Got a phishing phone call this morning from somebody with a pronounced Indian accent wanting to fix my security code in my Windows™ operating system. 

I don't run Windows™ I said, and if I did, I wouldn't be giving out any information, nor taking any from some dweeb calling me on the phone, because that's not how security breaches are addressed, and if you don't know what my computer OS is? You are a liar.

He hung up on me. 

How rude ... 

A word to those of you who might not know this: You aren't going to get an email or phone call from your bank, internet service provider, computer company, or software maker asking you to give out personal information because they are trying to protect you. 

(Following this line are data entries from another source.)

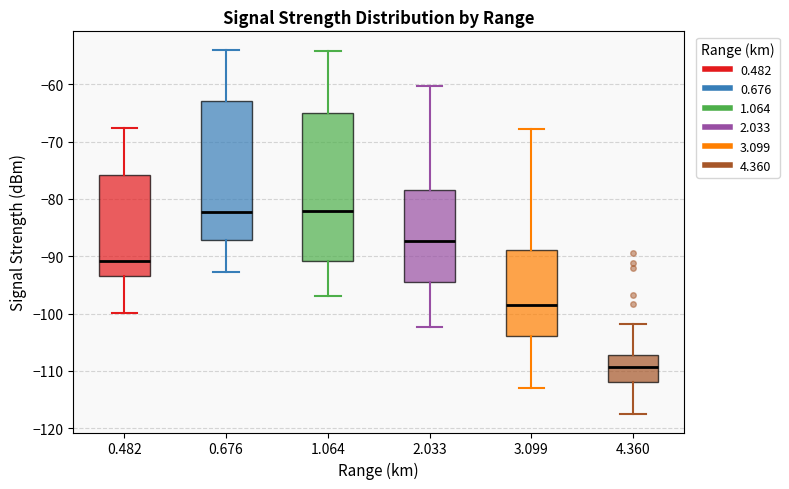

Where is the upper edge of the box at x = 2.033 on the y-axis? The values are not printed on the chart, so give them approximately, as read against the axis.

-78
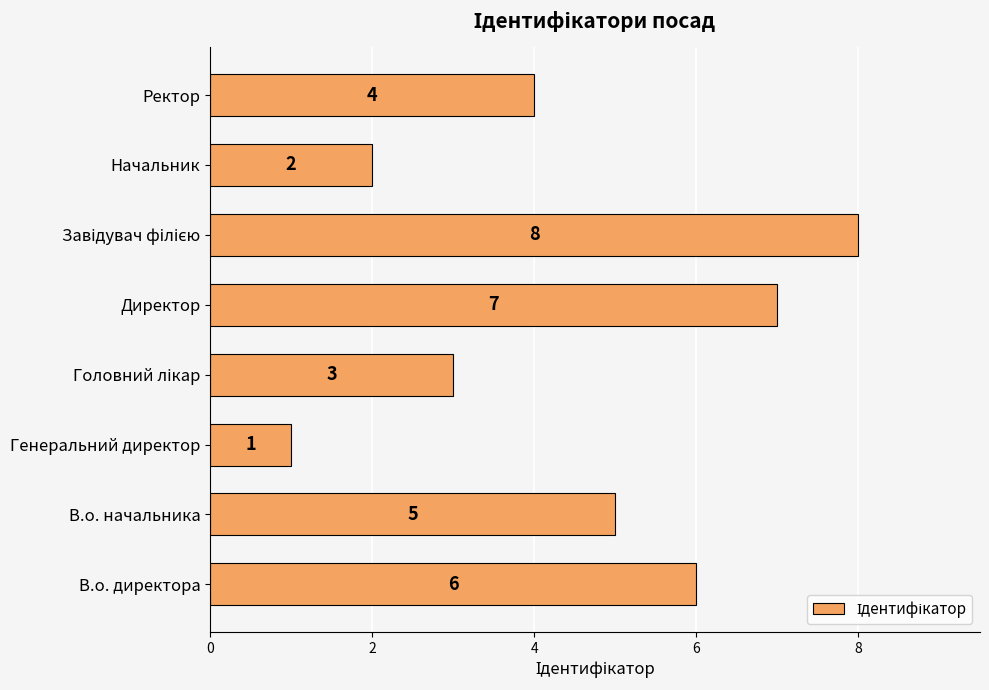

What is the change in value from Директор to Ректор?

-3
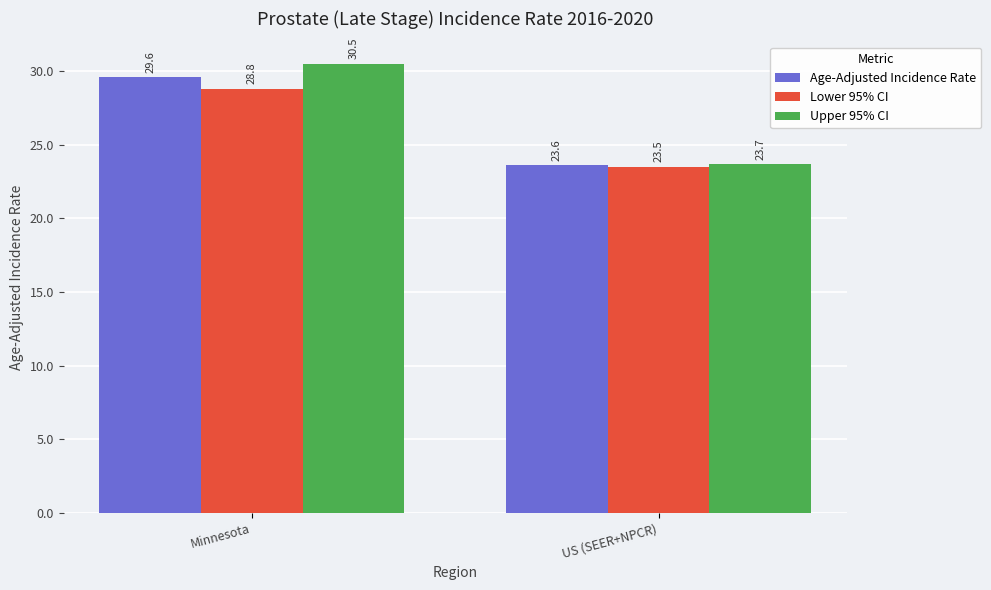

The value of Age-Adjusted Incidence Rate at Minnesota is 9.2. True or false?

False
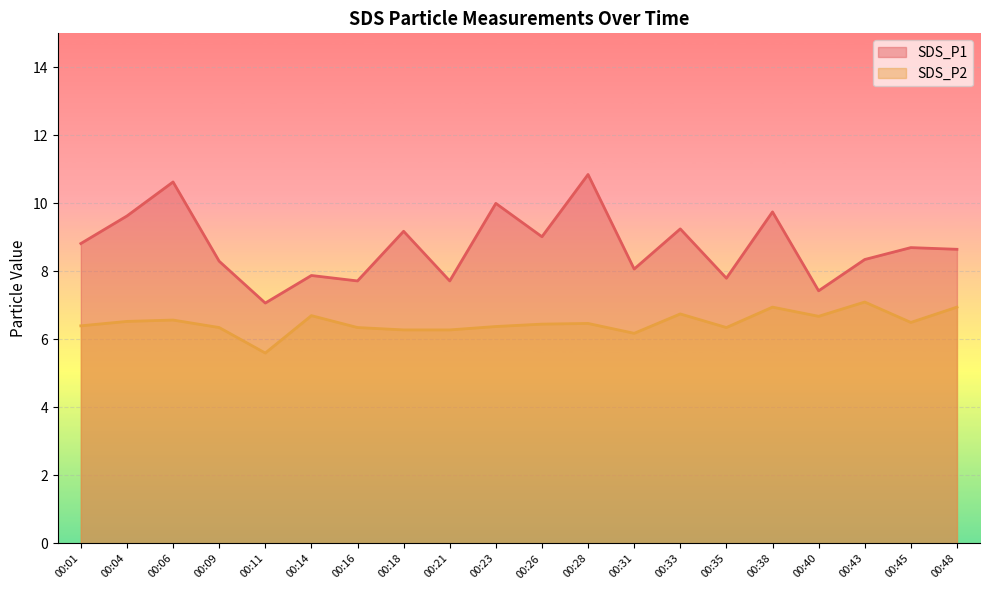

What is the difference between the highest and lowest values at 00:26?

2.6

Anybody who does that is trying to rob you. Tell them nothing. 

We're not just talking about the guy from Nigeria who wants to send you ten million bucks, nor the one who tells you that you won the Spanish lottery even though you never entered it. Some of the emails look legitimate, there will be the company logo and all, and sometimes, the grammar will actually be mostly correct. 

Sometimes the giveaway is really funny. An official-looking email from Comcast™, telling your that your security has been breached and you need to send in your password so they can check it further: "Please to remit password for additional verifications please ..."

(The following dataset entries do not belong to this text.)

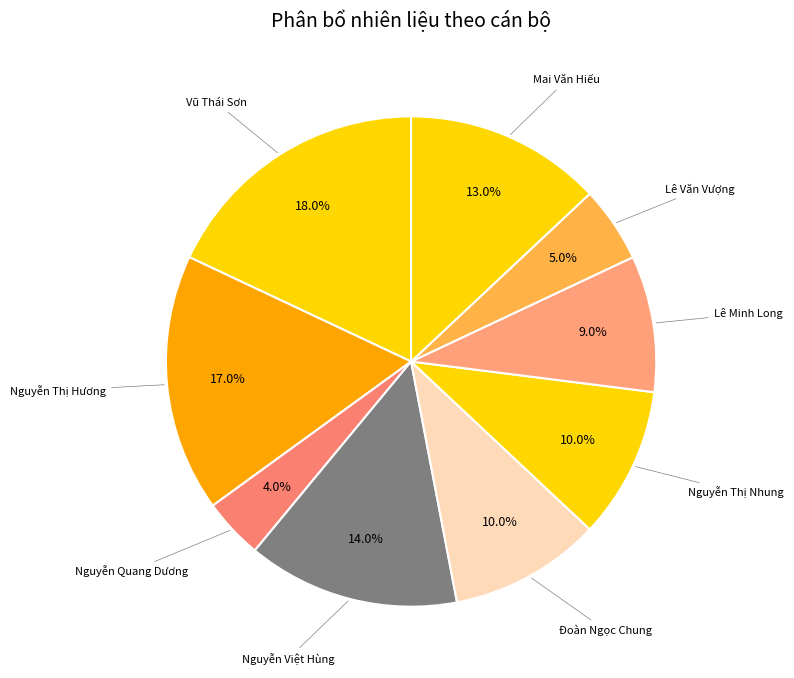

Which category has the smallest portion of the pie?

Nguyễn Quang Dương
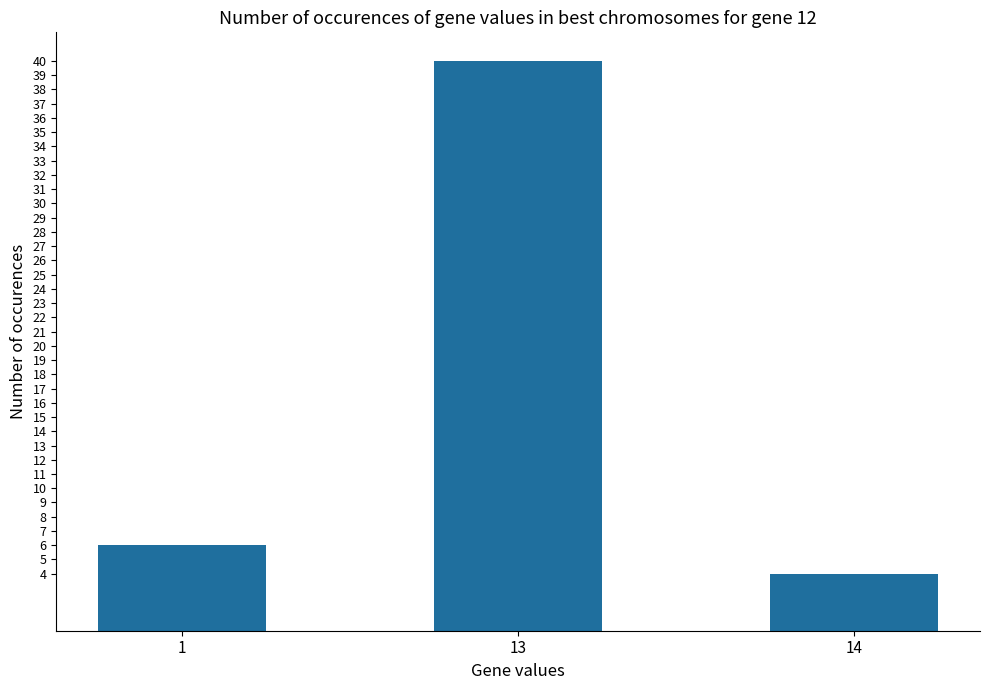

Reading left to right, extract all data points from this chart.

6	40	4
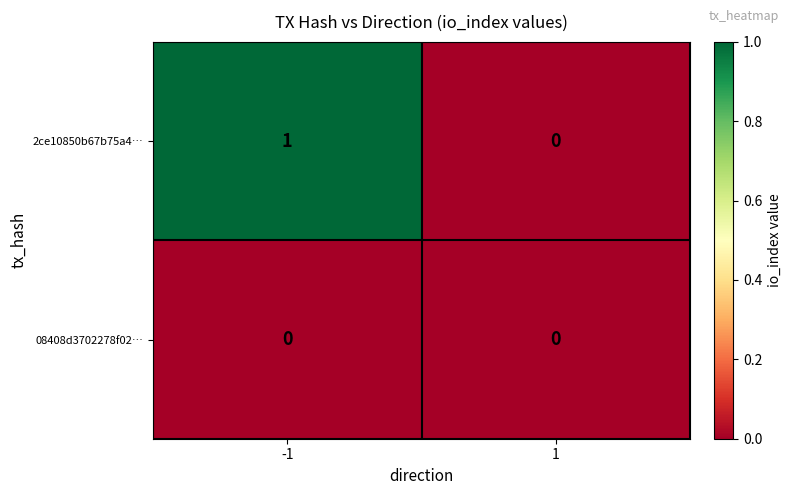

The 2ce10850b67b75a4… series shows 2 at -1. True or false?

False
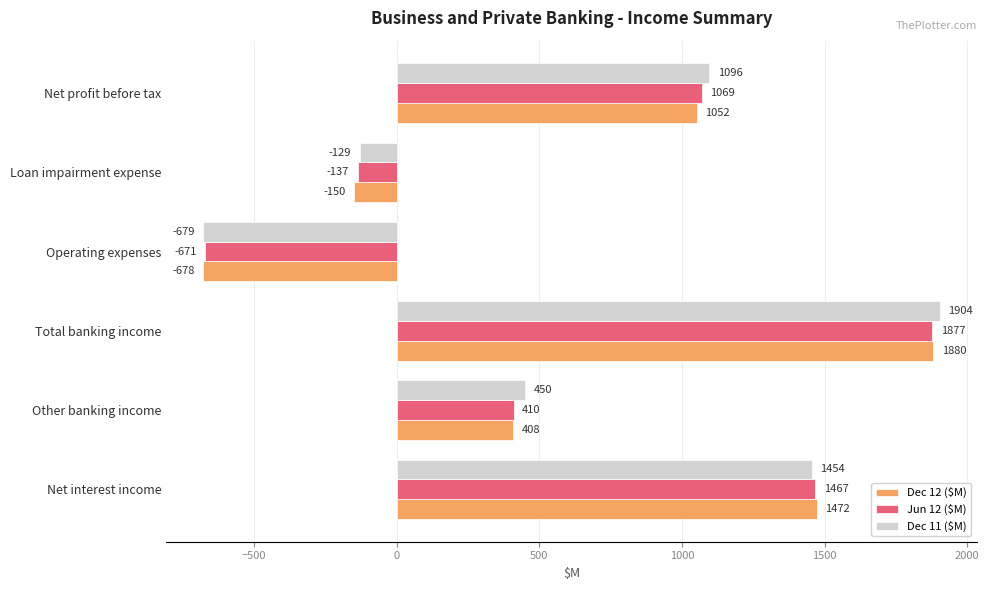

Count the Jun 12 ($M) values in the range -137 to 1467.

4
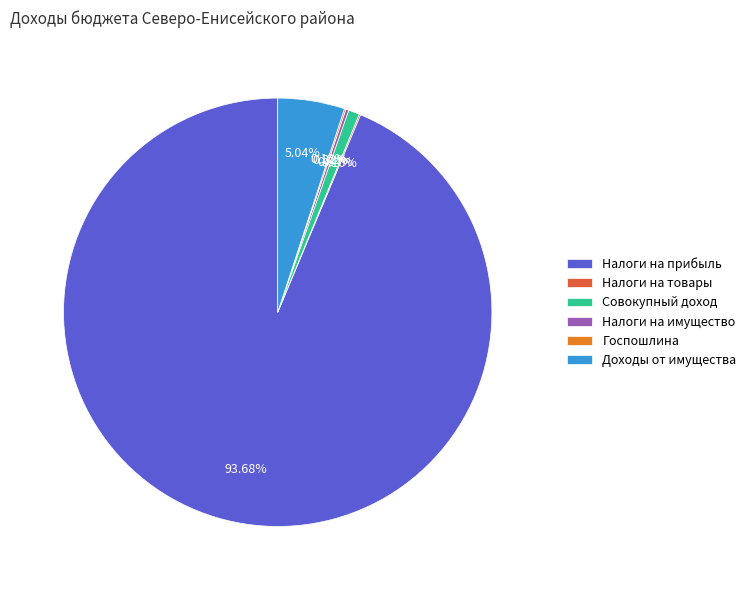

Approximately how many times larger is the value at Налоги на прибыль compared to Совокупный доход?

111.8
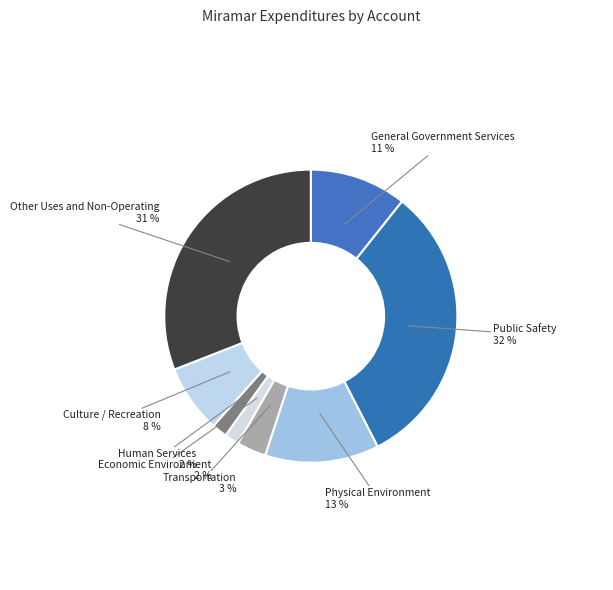

Combined, do Other Uses and Non-Operating and Culture / Recreation account for over 50%?

No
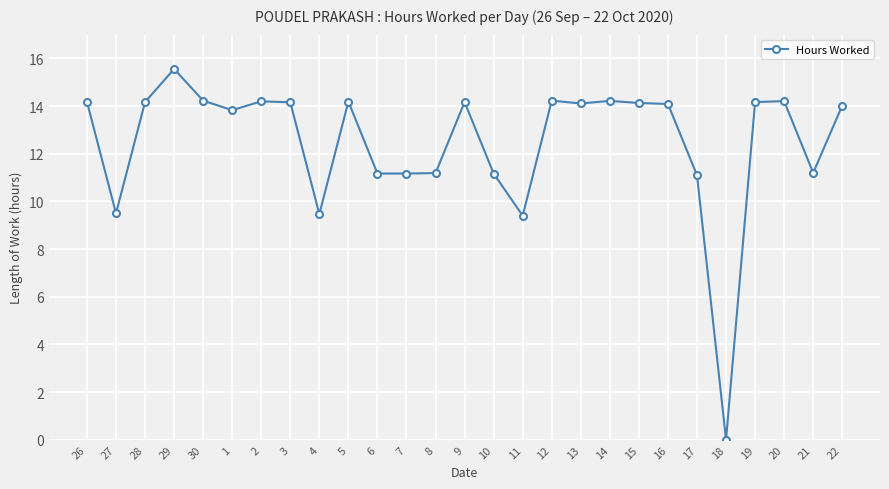

Which label corresponds to the smallest value in the chart?

18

The folks at BoA or Citibank or Wells Fargo don't talk that way.

If your Caller ID says "Private?" Or even if it offers the name of a company? Don't go there. You can legally spoof Caller ID in most places, there are programs you can get to do it, and if there are security breaches of your OS, you can bet there will be notices on the net and in the local news. Reputable companies will never ask you for this stuff this way. Don't click on anything, put it straight into the trash and secure empty it right now. 

1 comment:

Cliff said...

OCCASIONALLY, a bank may call you for a legitimate reason...

If you ever have a question about someone calling you, ask for their name/extension, hang up, and call back AT THE PHONE NUMBER YOU HAVE ON FILE (e.g., in the phone book). DO NOT CALL BACK TO A NUMBER THEY GIVE YOU.

Any bank or security-sensitive company will understand and accommodate you.